SOURCE / ECONOMY
China-US trade talks spark cautious optimism
Washington needs to show more sincerity: experts
Published: Oct 10, 2021 07:43 PM
China-US Photo: GT

China-US Photo: GT



 

A phone call between senior Chinese and US trade officials on Saturday sparked cautious optimism among some analysts over the possibility of both sides moving to resolve certain trade issues, including tariffs, but they also cautioned that the US will unlikely change its overall hostile approach toward China. 

Analysts also stressed that the US should show more sincerity in such talks by addressing China's core concerns, pointing to the Biden administration's hesitation in scrapping tariffs on Chinese productions despite mounting calls from US businesses.

According to a report by the Xinhua News Agency on Saturday, Chinese Vice Premier Liu He held a video call with US Trade Representative Katherine Tai during which they had "pragmatic, candid and constructive exchanges" on several issues.

The two sides agreed that China-US economic and trade relations are of great importance to both sides and the world at large, and bilateral economic and trade exchanges and cooperation should be strengthened. They also exchanged views on the implementation of the phase one trade agreement, with both sides agreeing to address each other's legitimate concerns through consultation, the report said. 

In particular, the Chinese side lodged representations on the lifting of additional tariffs and sanctions and reiterated China's stance on its economic development model and industrial policies, according to Xinhua.

On Friday, Chinese Ambassador to the US Qin Gang said in an interview that the two countries' trade friction in the past few years again proved that there's no winner in trade or tariff wars between China and the US, according to media reports. 

"It's normal that China and the US have economic competition and trade friction as the world's two largest economies and one of each other's most important trade partners.
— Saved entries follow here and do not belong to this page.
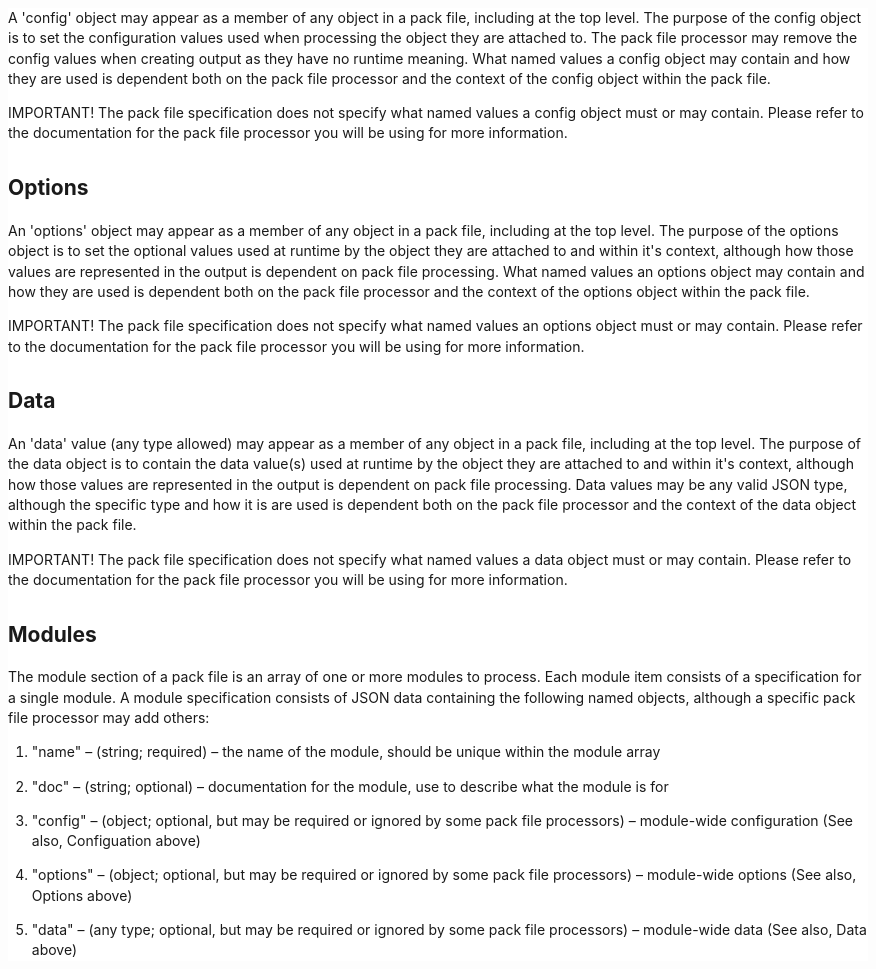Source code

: A 'config' object may appear as a member of any object in a pack file, including at the top level. The purpose of the config object is to set the configuration values used when processing the object they are attached to. The pack file processor may remove the config values when creating output as they have no runtime meaning. What named values a config object may contain and how they are used is dependent both on the pack file processor and the context of the config object within the pack file.

IMPORTANT! The pack file specification does not specify what named values a config object must or may contain. Please refer to the documentation for the pack file processor you will be using for more information.

## Options

An 'options' object may appear as a member of any object in a pack file, including at the top level. The purpose of the options object is to set the optional values used at runtime by the object they are attached to and within it's context, although how those values are represented in the output is dependent on pack file processing. What named values an options object may contain and how they are used is dependent both on the pack file processor and the context of the options object within the pack file.

IMPORTANT! The pack file specification does not specify what named values an options object must or may contain. Please refer to the documentation for the pack file processor you will be using for more information.

## Data

An 'data' value (any type allowed) may appear as a member of any object in a pack file, including at the top level. The purpose of the data object is to contain the data value(s) used at runtime by the object they are attached to and within it's context, although how those values are represented in the output is dependent on pack file processing. Data values may be any valid JSON type, although the specific type and how it is are used is dependent both on the pack file processor and the context of the data object within the pack file.

IMPORTANT! The pack file specification does not specify what named values a data object must or may contain. Please refer to the documentation for the pack file processor you will be using for more information.

## Modules

The module section of a pack file is an array of one or more modules to process. Each module item consists of a specification for a single module. A module specification consists of JSON data containing the following named objects, although a specific pack file processor may add others:

1. "name" – (string; required) – the name of the module, should be unique within the module array 

2. "doc" – (string; optional) – documentation for the module, use to describe what the module is for 

3. "config" – (object; optional, but may be required or ignored by some pack file processors) – module-wide configuration (See also, Configuation above)

4. "options" – (object; optional, but may be required or ignored by some pack file processors) – module-wide options (See also, Options above)

5. "data" – (any type; optional, but may be required or ignored by some pack file processors) – module-wide data (See also, Data above)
The key is how to cope with the friction," he said. "We propose to seek solutions that can be accepted by both sides by means of negotiations, based on the principle of mutual respect and benefit."

Qin made the comment following Tai's remarks about the "recoupling" of the US and Chinese economies, according to media reports. 

Those signals have sparked optimism for better China-US trade relations, but analysts remain cautious, as they don't expect the US to change its strategic anxiety over China in the foreseeable future. 

The US has been launching attacks against several Chinese industries through various forms, from tightening regulations on Chinese companies listed in the US to blocking supplies to Chinese technology firms. 

According to Qin, more than 900 Chinese companies have been included on the US' entity lists, and it's becoming increasingly normal that the US cracks down on Chinese companies and restricts China-US trade exchanges under the disguise of protecting national security. 

But the situation might change, as the US economy is facing increasing pressures from domestic problems like consumer inflation and debt, where it is in more urgent need of support from China, experts said. 

Dong Shaopeng, a senior research fellow at the Chongyang Institute for Financial Studies at Renmin University of China, told the Global Times that the US hopes that China can continue to buy US bonds, while hoping that China's central bank could adopt a loose monetary following in the US' steps. 

"The US is at a point where it needs external support for its fiscal and trade policies to relieve its economic pressure. China has never objected to communication... the two countries have the basis to move in a positive direction," Dong told the Global Times. 

According to experts, one improvement that they expect in China-US trade talks is that the US might gradually relax the punitive tariffs on Chinese goods, as the tariffs have become a useless weapon for the US. 

"The tariff increases have added to the US' inflation level, while not succeeding in hurting Chinese exports to the US... it's a basic trend that the US would relax the tariffs in the future," Cong Yi, a professor at the Tianjin University of Finance and Economics, told the Global Times on Sunday. 

But he stressed that the process would take a long time, as the US would use the tariff issue as a bargaining chip to strive for more benefits from China. 

Despite the positive signs, experts also stressed that the US should show more sincerity in seeking cooperation with China.

"It's a positive sign that the two sides are restarting communication, but I don't think that the US has shown enough sincerity in solving friction," Dong said, adding that the US should not be overly obsessed with getting benefits from China - like forcing China to buy more of its products - while neglecting China's appeal. 

Cong said that China-US relations might ease compared with the Trump era, when many extreme anti-China policies were launched, but bilateral relations will continued to face tension in the long run, as the US is unlikely to change its stance of viewing China as a strategic competitor.